━━━━━ 渡された文章 ━━━━━

ジャズに夢中になる直前に映画のサウンドトラックにはまっていた時期がちょっとだけあるんだという話は以前しましたね。映画音楽に夢中になることで、レコードを買う習慣ができて、音楽、特に器楽演奏音楽を好きになっていったわけですが、高校生のころの話で、いちばんのめり込んでいたのが映画『007』シリーズだったんです。
https://hisashitoshima.cocolog-nifty.com/blog/2019/04/post-e8c0.html

 

このシリーズをたくさん見たあげく、なかでも好きだったのはやっぱりショーン・コネリー時代で、『ロシアより愛をこめて』(1963年英国公開)や『ゴールドフィンガー』(同64年)などですかね。あのころの007映画にはなんともいえない雰囲気があって、本当によく観ていました。レコードを愛聴していた印象的な主題歌のことだってよく憶えています、っていうかいまでは音楽のことがいちばん強い残像です。

 

ちょっと聴いていただきましょう。まず『ロシアより愛をこめて』主題歌。この007シリーズ第二作のテーマ・ソングはインストルメンタルで(この映画シリーズには散見します)、でもマット・モンローがそのメロディを歌ったものがエンディング・クレジットで流れるんですね。メロを書いたのはライオネル・バート。

━━━━━ データの部分 ━━━━━

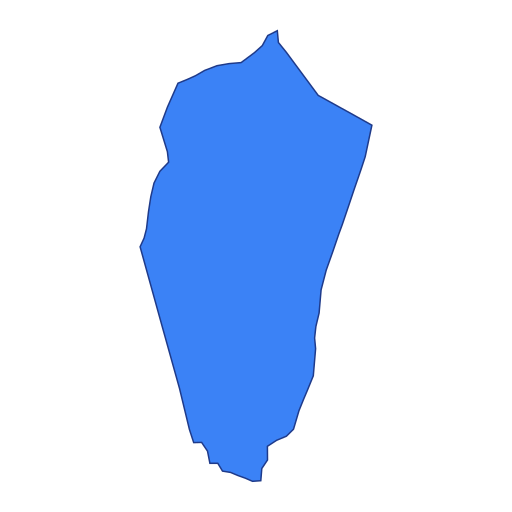 the district of São Miguel de Taipu, Paraíba, Brazil
{"feature_id": "56859067B70917527090228", "entity_name": "São Miguel de Taipu", "entity_type": "district", "adm_level": 2, "iso_a3": "BRA", "parent_name": "Brazil", "parent_adm1": "Paraíba", "projection": "equal_earth", "projection_center": [-35.197, -7.244], "detail": "fine", "context": "isolated", "style": "filled", "palette": "blue", "viewbox_px": 512, "rotation_deg": 0, "n_neighbors": 0, "source": "geoboundaries", "source_scale": "gbopen_adm2", "svg_char_len": 921}
<svg xmlns="http://www.w3.org/2000/svg" viewBox="0 0 512 512"><path d="M277.3,30.7L267.8,35.5L262.3,45.6L254.5,52.6L241.1,62.6L229.1,63.6L217.0,65.7L204.7,70.4L195.3,75.8L187.1,79.5L178.0,83.2L167.4,107.2L159.9,127.3L164.6,142.6L167.4,151.7L168.6,162.2L159.9,171.3L154.0,183.1L150.8,196.8L148.5,211.7L146.5,228.8L144.1,238.1L140.1,246.8L161.9,325.4L179.5,388.4L189.4,429.4L193.7,442.6L201.6,442.4L207.5,451.1L209.9,463.3L217.8,463.3L222.5,471.1L230.5,472.4L237.9,475.5L245.4,478.2L252.5,481.3L260.8,480.7L261.8,468.5L267.5,460.0L267.4,446.3L276.6,440.3L286.4,436.2L293.5,429.2L299.0,410.6L303.7,399.0L307.3,390.5L313.3,375.8L315.6,348.7L314.6,338.0L315.9,326.4L319.1,313.0L321.1,289.8L326.2,270.2L332.8,251.6L338.8,234.0L342.3,224.5L348.6,205.9L354.1,189.5L357.8,178.8L361.2,168.9L365.2,156.7L371.9,125.2L354.9,115.7L318.2,95.4L286.4,52.4L278.4,42.5L277.3,30.7Z" fill="#3b82f6" stroke="#1e3a8a" stroke-width="1.5"/></svg>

━━━━━

* **やること**
007映画の音楽について書かれた文章の続きを、最後の文のすぐあとから書いてください。

* **答え**
https://www.youtube.com/watch?v=Lcdmq07u2T8

 

次作『ゴールドフィンガー』では主題歌をシャーリー・バッシーが歌っています。シャーリーは007映画シリーズのトータルで(といってもシリーズもシャーリーも存命ですが)なんと三作品も主題歌を歌い、そんなのはシャーリーだけなんですね。007シンガーとも言えましょう。「ゴールドフィンガー」はジョン・バリー作。
https://www.youtube.com/watch?v=6D1nK7q2i8I

 

今日ぼくが言いたいことは、こういった全盛期の007映画シリーズの主題歌は、その数年前にナット・キング・コールが歌ってレコード・リリースしているラテン・ソングに酷似しているんじゃないかということです。007シリーズ主題歌のことは青春の記憶ですから薄れることはないんですけど、ナットのラテン・ソング集をなんども聴きかえしていて、なにかに似ている、なんだろう?とずっと思っていたんですね。それでこないだ、ハッ!と思い当たったわけです。

 

たとえばナットの『モア・コール・エスパニョール』(1962)に収録されている「トレス・パラブラス」。いちばん上で Spotifyプレイリストにリンクしておきましたが、いちおう YouTube 音源も貼っておきましょう。オズバルド・ファレス作。
https://www.youtube.com/watch?v=RX2lY9Z5LJI

 

あるいは『ア・ミス・アミーゴス』(1959)に収録されている「ナディエ・メ・アマ」もちょっと聴いてみてください。アントニオ・マリア作。
https://www.youtube.com/watch?v=3zcxU-TM6_Q

 

ナット・キング・コールに三枚あるラテン・ソング集アルバムにはこういう雰囲気のものが実に多いんでキリがないから二つだけにしておきます。もちろんこういったことはナットの資質ではありません。もとの曲を書いた作曲家、オーケストラのアレンジをして雰囲気をつくったアレンジャーらの貢献なんですね。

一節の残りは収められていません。